After the 60-mile-a-day week-long ride through corn fields he plans to cycle to Chicago, Wisconsin, Michigan, Ohio and finally Kentucky. Roberts said the 1,500-mile trip is to test out the new bicycle, dubbed Behemoth (which stands for Big Electronic Human-Energized Machine … Only Too Heavy.)

His first bike weighed just 135 pounds. Since then, he’s added a customized trailer, a refrigerator and more computers. Today, the 13-foot-long Behemoth weighs about 400 pounds. Behemoth has a function-to-weight ratio, he said.

“With my first bike, everyone thought I was so insane for carrying so much weight,” Roberts said. “It just keeps growing — scary isn’t it?”

He is planning a trans-America journey for next January. With 400 pounds of bike to pedal up hills, Roberts said his body will likely go through metamorphosis.

“I’ll probably look like a pyramid when all this is over,” he said.

About 150 sponsors provide Roberts with the resources, tools and computer technology he needs to enhance and maintain Behemoth.

Sun Microsystems in Mountain View donates the space for his workshop, Nomadic Research Labs. In return, Roberts does some consulting work for the well-known computer company. “My job is to be stimulating,” he said.

He covers his monetary expenses with newsletter subscriptions, book royalties and occasional consulting contracts.

If Roberts wants to talk with other computers, he uses a satellite terminal, connecting him with Internet global computer network 24 hours a day. He recently “talked” with newspaper reporters in London, sending and receiving messages in just a few seconds. “I forget I’m on the other side of the lake,” he said.

With his satellite navigation system, Roberts can determine latitude, longitude and elevation to within 100 feet. He keeps United States maps on compact disc and with an electronic compass maintains a moving map on his computer screen. Behemoth also can tell Roberts road conditions to find out route steepness.

World at his fingertips

Behemoth uses solar power, trapping the sun’s energy and sending it to batteries underneath the bike. The batteries juice the on-board computer hardware. The bike sends any left-over energy to a small refrigerator behind the seat. Roberts also installed special brakes, which convert the energy of motion into electric current.

Most of the computer equipment is under a dome-shaped fiberglass hood in front. Computer circuit boards, hard disk drives and a three-screen console, enable Roberts to use a word processor and diagnose system glitches.

Roberts recently replaced his citizens band radio with a cellular phone and can send and receive facsimiles.

And Behemoth has quite an alarm system. If thieves tamper with the bicycle, the bike pages Roberts to alert him. Roberts then can turn on the bike’s intercom system and hear what’s happening, even ask the speech synthesizer to say something like “Don’t touch me.”

“The bike can carry on a conversation with them and they don’t know there’s a man behind the curtain,” Roberts said.
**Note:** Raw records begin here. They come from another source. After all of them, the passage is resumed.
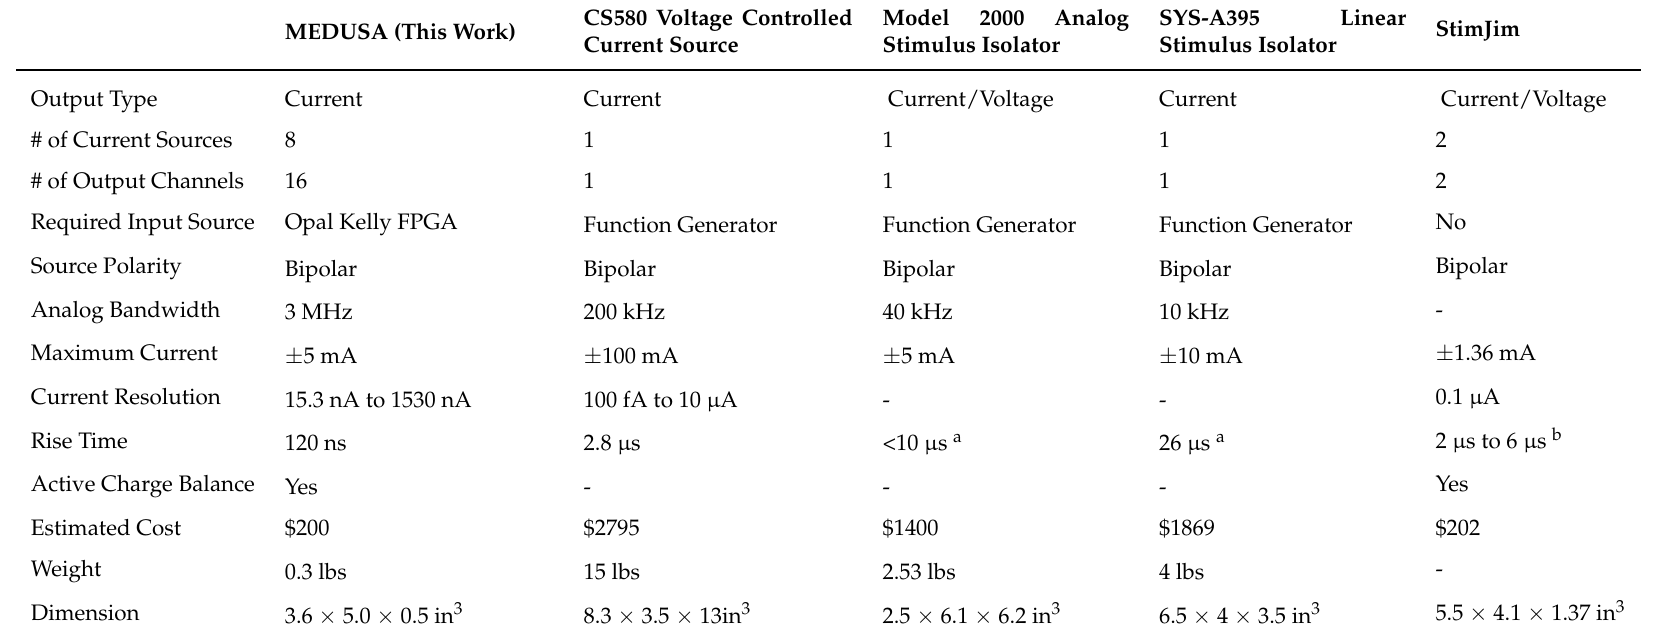
Table 2. Overview of neural current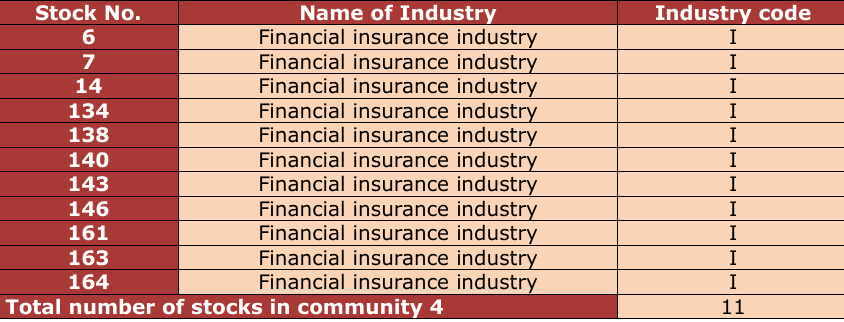
Table 7. Stocks in Community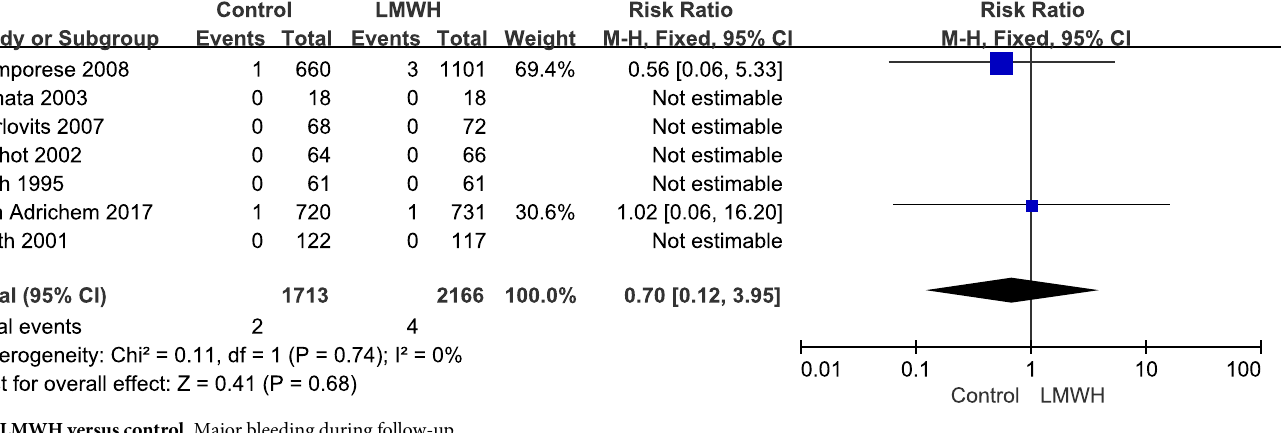
PLOS ONE | https://doi.org/10.1371/journal.pone.0197868 June 21,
If theives are insane enough to steal the bike, Behemoth can call 911 and say “Hello, I’m a bicycle and I’m being stolen,” giving authorities its longitude and latitude. “I just hope the police believe this crazy call and understand longitude and latitude,” Roberts said.

Roberts’ database holds 1,500 names of hospitable people who can put him up for the night. In fact, his computer can plot his cycling route, print out names and phone numbers and then dial them.

Roberts carries camping gear in the trailer if he needs a quick nap on the road. Otherwise, it’s off to a motel, what he calls “credit card camping.”

Despite his huge circle of friends and acquaintances, Roberts admitted he occasionally gets lonely.

“Most contacts on the road are beginnings of endings. The subject matter of all conversation is the bike but that’s old news to me,” he said. “Unfortunately, most doors end up to be closets.”

He has traveled with a companion in the past and said he’d like to find others to join him.

“There’s a fundamental trade-off of freedom and security,” he said. “I’d like to find a deeper range of intellects than just one person.”

The bottom line is to have fun. “If there’s any altruistic thing here, it’s to prove that computers are not always threatening and awful,” he said.

“I’m just a yuppie hobo. I’m homeless and unemployed — I don’t know what all the fuss is about.”